**Yapılacaklar**.
- a) Alıntıdan "Yeni anayasa tartışmaları" ile başlayıp "sosyal boyutu önemli." ifadesine kadar devam eden bölümü aynen çıkarın.
- b) Aşağıdaki ifadelerin her biri için alıntıyla uyuşup uyuşmadığını evet ya da hayır diye belirtin ve kararınızı belirleyen sözleri alıntıdan birebir aktarın. (i) Arınç, laikliğin yeniden tanımlanması gerektiğini söylediği için hedef tahtası haline getirilmiştir. (ii) Yazara göre Türkiye'deki laiklik kavgasının hukuki zeminde bir sorunu vardır. (iii) İlim heyetinin hazırladığı yeni anayasada 24. madde aynen korunmaktadır.
- c) Alıntıya göre yazar, laiklik konusunda hukuki zeminde bir sorun olmadığını neden söylüyor?

**Alıntı**.
:::::

Yeni anayasa tartışmaları sürerken, hep, Bülent Arınç'ın kulaklarını çınlatıyorum. Arınç,
"Laikliği yeniden tanımlamak gerekiyor" dediği için, hedef tahtası haline getirilmiş;
"Laik cumhuriyeti içine sindiremeyen adam" ilân edilmişti. Halbuki Türkiye'deki bütün kavga, farklı laiklik anlayışlarından kaynaklanıyor. Hukuki zeminde bir sorun yok. Yani kimse,
"Devletin temel nizamı, din esaslara dayandırılsın" demiyor. Konunun, siyasi ve sosyal boyutu önemli.
İlim heyetinin hazırladığı anayasada, laikliğin daha çağdaş bir tarifi var. 2. maddenin gerekçesinde, laikliğe açıklık getirmeye çalışılmış:
"a) Laiklik din kurallarının, yönetimde, gerek kanun koyarken, gerekse uygularken belirleyici olmaması anlamına gelir. b) Laiklik din ve vicdan hürriyetidir. Devlet, herkesin inançlarına uygun biçimde yaşaması için gerekli ortamı sağlama yükümlülüğünü taşır." Yeni anayasada, 24. madde de değişiyor. Daha önce de yazdığımız gibi, mevcut 24. maddenin son fıkrası, sadece devletin temel nizamını din kurallarına dayandırmaya yönelik
eylemi yasaklıyor. Ayrıca 24. maddenin 1. fıkrasında,
"din ve inanç hürriyeti" AB standardına göre tarif ediliyor:
"Bu hak, tek başına veya topluca, alenen veya özel olarak ibadet, öğretim, uygulama ve ayin yapmak suretiyle, dinini veya inancını açıklama ve bunları değiştirme hürriyetini de içerir." Bu hüküm, Türkiye'de laikliğe aykırı olarak din eğitiminin kısıtlanmasını, din eğitiminde, devletin belirli yaş hadleri koymasını da yasaklıyor.

:::::

**Kayıt Listesi**.
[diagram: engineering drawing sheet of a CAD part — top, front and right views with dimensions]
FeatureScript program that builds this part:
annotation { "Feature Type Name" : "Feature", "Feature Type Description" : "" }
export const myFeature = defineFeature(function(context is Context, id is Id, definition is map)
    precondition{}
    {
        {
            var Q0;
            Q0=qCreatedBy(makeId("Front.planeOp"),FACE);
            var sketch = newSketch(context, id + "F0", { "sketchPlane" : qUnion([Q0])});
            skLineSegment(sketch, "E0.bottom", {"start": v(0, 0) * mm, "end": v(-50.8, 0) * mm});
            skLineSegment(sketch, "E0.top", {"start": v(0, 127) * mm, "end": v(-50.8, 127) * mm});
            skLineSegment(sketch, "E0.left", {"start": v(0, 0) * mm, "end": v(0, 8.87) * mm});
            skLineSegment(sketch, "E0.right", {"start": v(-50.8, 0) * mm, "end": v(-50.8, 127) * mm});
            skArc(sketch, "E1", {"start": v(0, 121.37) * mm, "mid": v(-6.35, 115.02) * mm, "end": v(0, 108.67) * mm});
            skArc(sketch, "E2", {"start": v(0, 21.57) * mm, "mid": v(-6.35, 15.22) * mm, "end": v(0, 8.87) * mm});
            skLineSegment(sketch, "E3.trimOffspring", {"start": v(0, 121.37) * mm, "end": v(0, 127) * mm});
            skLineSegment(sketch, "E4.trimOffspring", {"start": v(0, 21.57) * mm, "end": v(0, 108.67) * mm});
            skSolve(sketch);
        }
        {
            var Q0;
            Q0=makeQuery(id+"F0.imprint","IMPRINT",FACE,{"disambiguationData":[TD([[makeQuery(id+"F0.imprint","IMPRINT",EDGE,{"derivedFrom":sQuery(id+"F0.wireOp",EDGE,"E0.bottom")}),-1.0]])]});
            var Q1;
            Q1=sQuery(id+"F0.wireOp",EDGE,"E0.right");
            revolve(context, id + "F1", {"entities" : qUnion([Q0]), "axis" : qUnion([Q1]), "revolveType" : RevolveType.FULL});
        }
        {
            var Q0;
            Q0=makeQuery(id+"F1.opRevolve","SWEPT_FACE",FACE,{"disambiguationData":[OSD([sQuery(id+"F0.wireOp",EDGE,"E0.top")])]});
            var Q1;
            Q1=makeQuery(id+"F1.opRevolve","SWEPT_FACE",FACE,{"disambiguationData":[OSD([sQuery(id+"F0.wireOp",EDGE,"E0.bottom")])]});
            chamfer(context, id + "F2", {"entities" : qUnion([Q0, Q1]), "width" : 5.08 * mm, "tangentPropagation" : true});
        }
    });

:::::

**Alıştırma Sonuçları**.
- a)
Yeni anayasa tartışmaları sürerken, hep, Bülent Arınç'ın kulaklarını çınlatıyorum. Arınç,
"Laikliği yeniden tanımlamak gerekiyor" dediği için, hedef tahtası haline getirilmiş;
"Laik cumhuriyeti içine sindiremeyen adam" ilân edilmişti. Halbuki Türkiye'deki bütün kavga, farklı laiklik anlayışlarından kaynaklanıyor. Hukuki zeminde bir sorun yok. Yani kimse,
"Devletin temel nizamı, din esaslara dayandırılsın" demiyor. Konunun, siyasi ve sosyal boyutu önemli.

- b)
(i) Evet: "Laikliği yeniden tanımlamak gerekiyor" dediği için, hedef tahtası haline getirilmiş
(ii) Hayır: "Hukuki zeminde bir sorun yok."
(iii) Hayır: "Yeni anayasada, 24. madde de değişiyor."

- c) Yazara göre kimse devletin temel nizamının dine dayandırılmasını istemiyor. Türkiye'deki kavga farklı laiklik anlayışlarından kaynaklanıyor ve konunun asıl önemli yanı siyasi ve sosyal boyutu.